One of the most surprising elements about the new HBO MAX documentary about Billy Joel, “And So It Goes,” is the singer’s Jewish story. His father’s family only narrowly escaped capture in the late 1930s. They owned a successful textile factory in Nuremberg that later was converted by the Nazis to make striped pajamas that were used at concentration camps. Later, his father, Howard, helped liberate Dachau, an experience that deeply traumatized him for the rest of his life. When Billy Joel was seven, Howard abandoned his family without explanation, moving back to Austria to start over.
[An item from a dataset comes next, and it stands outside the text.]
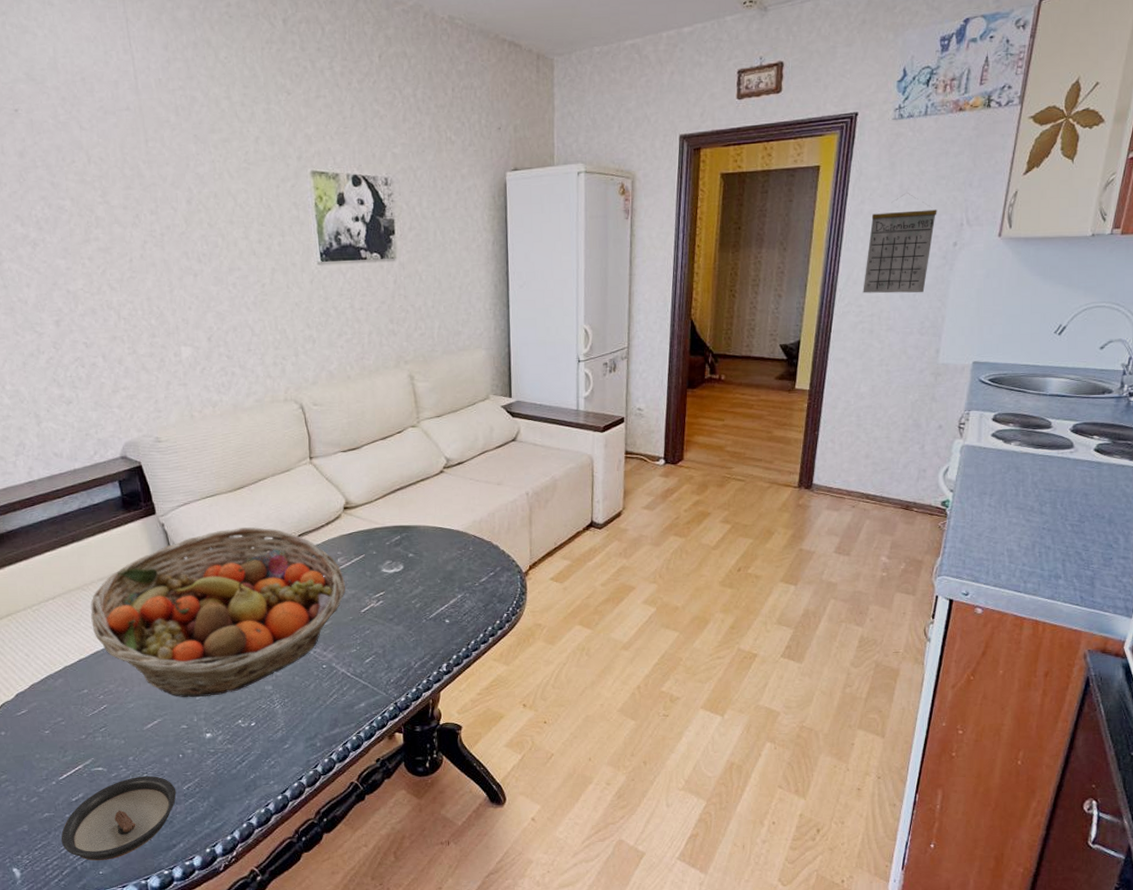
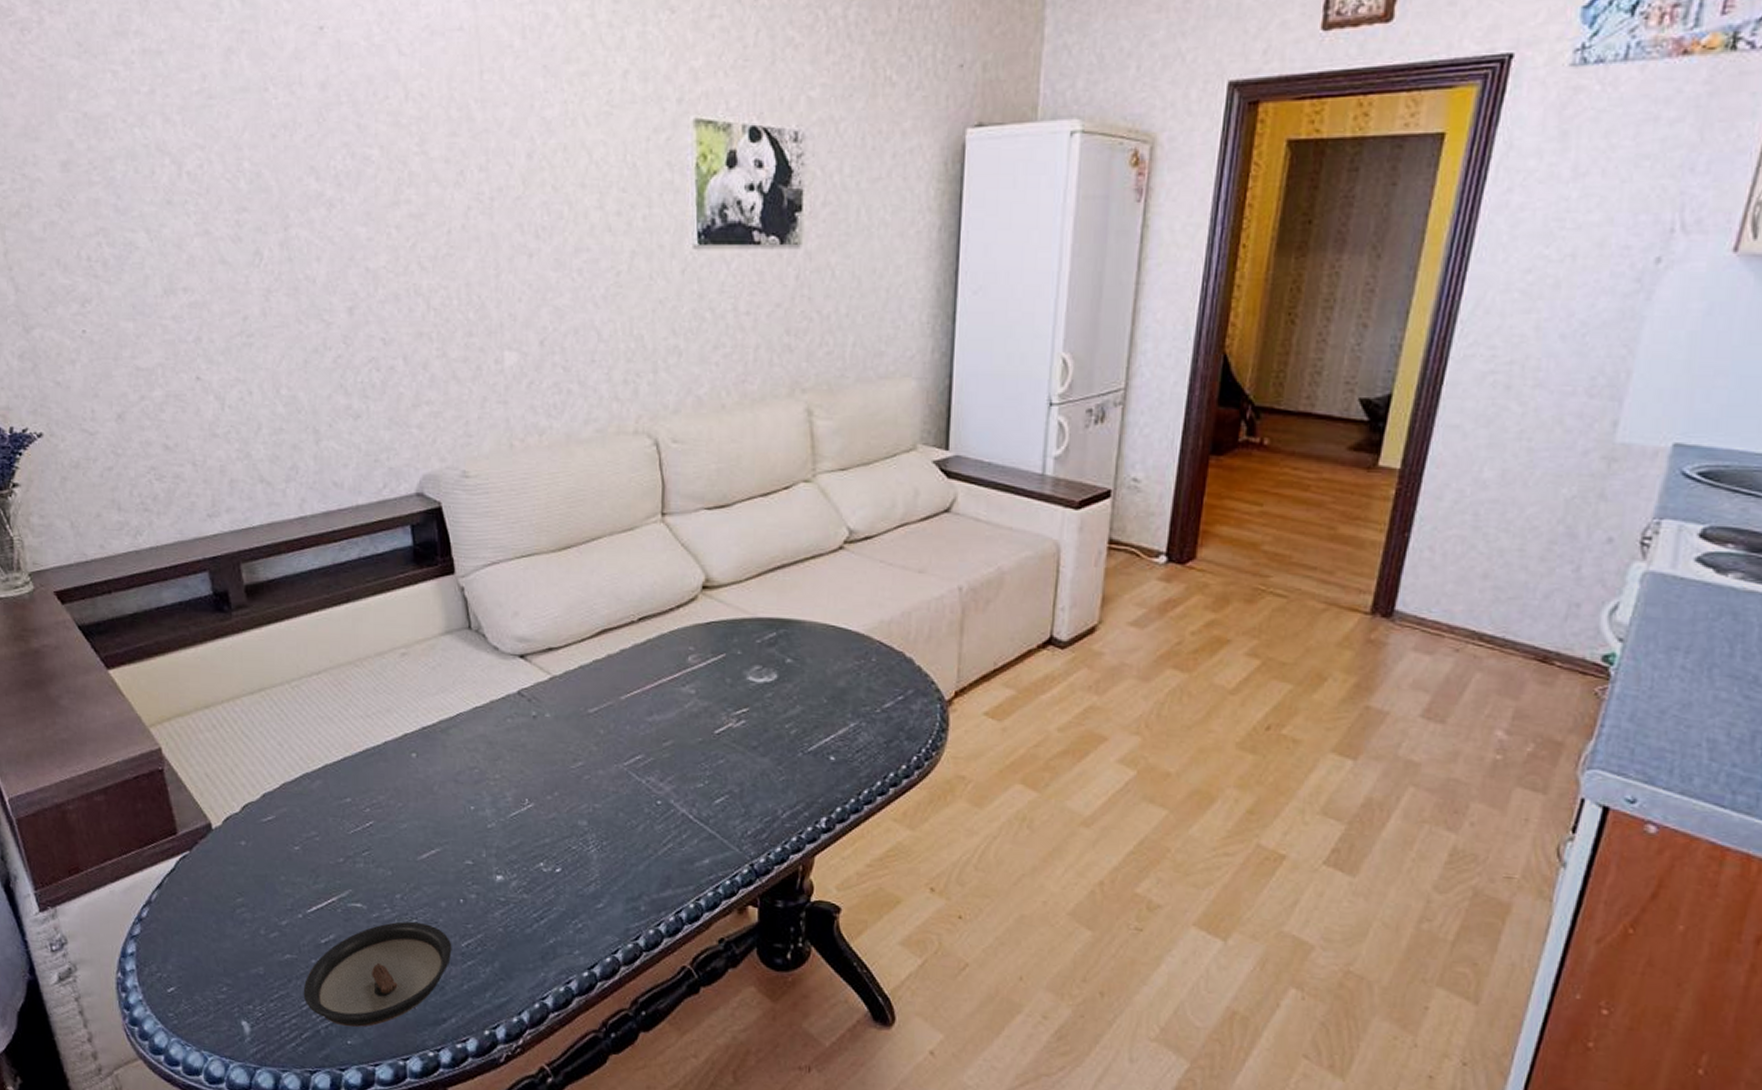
fruit basket: present [90,527,346,698] -> none [363,602,697,827]
calendar: present [863,193,937,294] -> none [1499,178,1633,333]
Only as an adult was the famous rock and roller able to uncover the full story of his paternal family. Reuniting with his father in Vienna, he was surprised to discover he had a stepbrother, and of the horrors his family suffered during the Holocaust. While he knew he was Jewish, he had no idea what that really meant. Learning that so many of his family members were murdered at Auschwitz truly shocked him. In 2017 after the Unite the Right rally he wore a yellow star and declared to the world, “no matter what I am a Jew.”
In this week’s Torah portion Eikev, Moses lays out both the positive and the negative of our heritage. Eikev means burden, a foreshadowing of the struggles our people would face throughout our history. As we see today, and as Billy Joel learned through his father’s story, our Jewish heritage can be a burden, but it is also our greatest joy.